May 7

Carrier Carrier Pigeons

Tuesday, May 7, 2019 12:01 AM


Letting the carrier pigeon loose from the seaplane while in air. U.S. Naval Station, Anacostia, Washington, D.C.

Letting the carrier pigeon loose from a a seaplane while in the air. (Naval History and Heritage Command)

Admiral Alfred Melville Pride‘s early interest in aviation was followed by his enlistment in Naval Reserve for World War I in 1917, aviation training, and brief overseas duty in France. In 1922, Pride joined the commissioning crew of the United State’s first aircraft carrier, the USS Langley (CV-1), as one of her aviators.
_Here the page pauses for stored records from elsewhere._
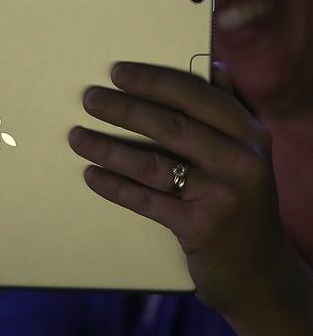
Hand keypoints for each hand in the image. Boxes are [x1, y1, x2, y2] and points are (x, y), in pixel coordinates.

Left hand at [69, 61, 290, 311]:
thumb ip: (232, 111)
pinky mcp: (199, 227)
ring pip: (152, 164)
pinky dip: (114, 186)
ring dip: (108, 148)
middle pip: (170, 126)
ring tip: (76, 137)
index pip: (196, 96)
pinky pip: (145, 200)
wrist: (258, 269)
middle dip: (124, 109)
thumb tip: (213, 66)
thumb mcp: (249, 154)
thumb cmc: (241, 200)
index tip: (118, 73)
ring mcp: (220, 196)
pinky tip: (90, 175)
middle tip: (89, 99)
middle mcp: (240, 161)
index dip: (154, 82)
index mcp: (250, 134)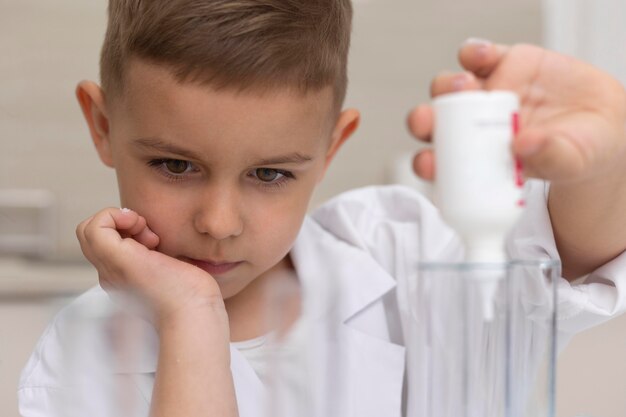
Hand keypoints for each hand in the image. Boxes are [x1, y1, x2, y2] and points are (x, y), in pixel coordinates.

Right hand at [76, 208, 225, 329]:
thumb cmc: (195, 296)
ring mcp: (111, 269)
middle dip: (120, 223)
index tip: (153, 240)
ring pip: (88, 230)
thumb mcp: (173, 271)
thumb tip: (158, 240)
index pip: (104, 245)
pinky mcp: (118, 261)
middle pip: (91, 236)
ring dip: (119, 220)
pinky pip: (94, 227)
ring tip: (149, 236)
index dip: (124, 230)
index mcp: (123, 279)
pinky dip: (114, 215)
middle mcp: (111, 275)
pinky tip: (141, 226)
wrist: (194, 314)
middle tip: (150, 236)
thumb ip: (160, 259)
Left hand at [408, 40, 625, 182]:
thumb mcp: (569, 162)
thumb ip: (549, 158)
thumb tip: (524, 145)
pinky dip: (474, 53)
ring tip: (466, 86)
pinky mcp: (505, 64)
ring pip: (451, 86)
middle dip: (423, 120)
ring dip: (448, 85)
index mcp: (479, 158)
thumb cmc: (574, 152)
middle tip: (427, 120)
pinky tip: (482, 56)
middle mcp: (473, 126)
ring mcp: (487, 93)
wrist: (602, 122)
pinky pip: (478, 55)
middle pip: (434, 121)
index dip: (427, 163)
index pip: (442, 162)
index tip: (427, 164)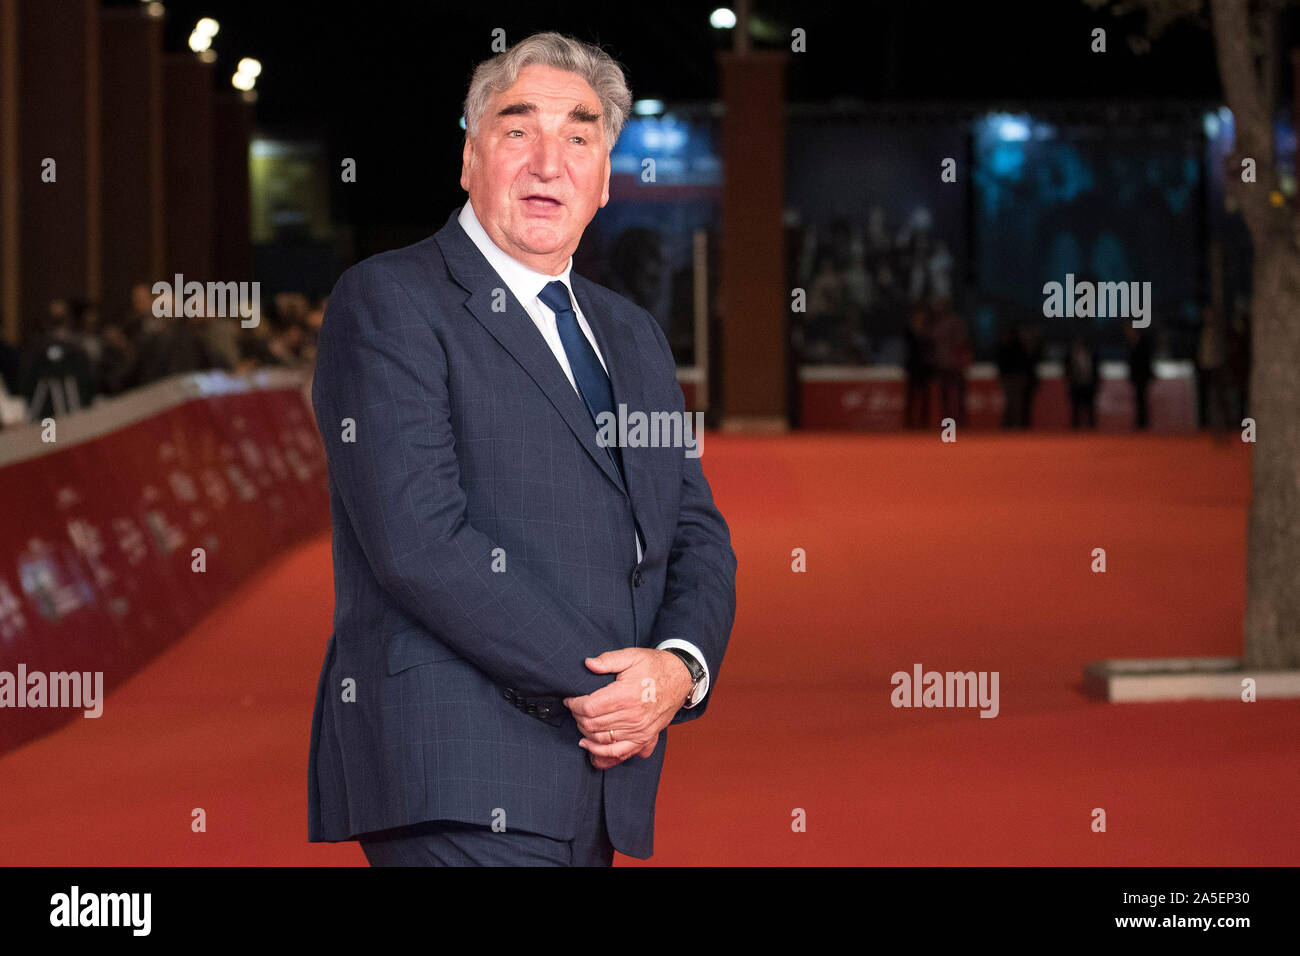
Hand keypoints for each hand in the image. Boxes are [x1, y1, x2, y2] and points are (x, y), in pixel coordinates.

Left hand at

Pride recalled many years later one of the little-known facts about the earlier carrier—that when the Langley was built equipped with a carrier pigeon loft. Admiral Pride explains why in an edited excerpt below.

Up to the time the Langley was commissioned, every naval air station had carrier pigeons we used to take with us on flights. Before we took off, we went over to the pigeon loft and got a little box with four pigeons in it. Then, if we had a forced landing, of which we had quite a number, we wrote out a message and stuck it in the capsule that was fastened to the pigeon’s leg and let it go. The pigeon flew back to the air station, and they knew where we were, presumably. This had been going on for a long while in the early days of aviation.

Carrier pigeons in pigeon box being handed up to pilot in plane before leaving, U.S. Naval Air Station, Anacostia, Washington, D.C. February 12, 1919.

Carrier pigeons in pigeon box being handed up to pilot in plane before leaving, U.S. Naval Air Station, Anacostia, Washington, D.C. February 12, 1919. (Naval History and Heritage Command)

The pigeons were kept on the fantail of the Langley in a large room, the pigeon loft. During shakedowns, the pigeon quartermaster—there was such a fellow—would let his pigeons out, one or two at a time, for exercise. They’d leave the ship and fly around, and usually stayed in sight. Pretty soon, they’d come back and land on a little platform connected to a little alarm bell outside the coop. The bell would ring, and the pigeon quartermaster opened the door, and in they’d go.

 Inside view of an up to date Pigeon Loft, Navy's Main Loft at the Naval Air Station, Anacostia, Washington, D.C

Inside view of a Navy Pigeon Loft (Naval History and Heritage Command)

One beautiful morning, while in the Chesapeake Bay, anchored off Tangier Island, Commander “Squash” Griffin said to the pigeon quartermaster, “Let them all go.” The pigeon quartermaster demurred a little, but Squash said, “Go ahead, let them all go.” The pigeon quartermaster opened the coop and let all the pigeons out at once. They took off, heading for Norfolk, since they had been trained while the ship was in the Norfolk Navy Yard. All at once, we had no pigeons on the Langley. Pretty soon we got a dispatch from the Navy Yard. I don’t know how Norfolk knew they were ours, but they said, “Your pigeons are all back here. We haven’t got any appropriation for pigeon feed.”

Group of overseas pigeons feeding (French birds). U.S. Naval Air Station, Anacostia, Washington, D.C. February 5, 1919.

A group of carrier pigeons in training ca. 1919. (Naval History and Heritage Command)

We put the pigeon quartermaster in a plane and flew him down to Norfolk. He found them all roosting in the crane where we’d been fitting out. After dark, the quartermaster climbed up in the crane and picked them up—it can be done after dark—and took them over to the Naval Air Station. That’s the last we ever saw of pigeons on the Langley. They made the pigeon coop into the executive officer’s cabin, a very nice one, incidentally.

DT-2 landing on the USS Langley (CV-1), 16 January 1925

The USS Langley (CV-1) was the United States’ first aircraft carrier. (U.S. Naval Institute Photo Archive)

The Lexington and Saratoga, meanwhile, had been laid down as battle cruisers, each with a nice, big compartment up on the main deck (which was the deck below the flight deck) set aside as the pigeon loft. The Navy deleted the pigeon loft from the plans of the Lexington and Saratoga and made them into berthing compartments. The pigeons were expendable since, by then, our aircraft were carrying wireless. The flying boats had wireless all through World War I, and the ones we used for flying off the battleships had radio in them the first year to transmit our locations. We didn’t get voice on the planes until after World War I.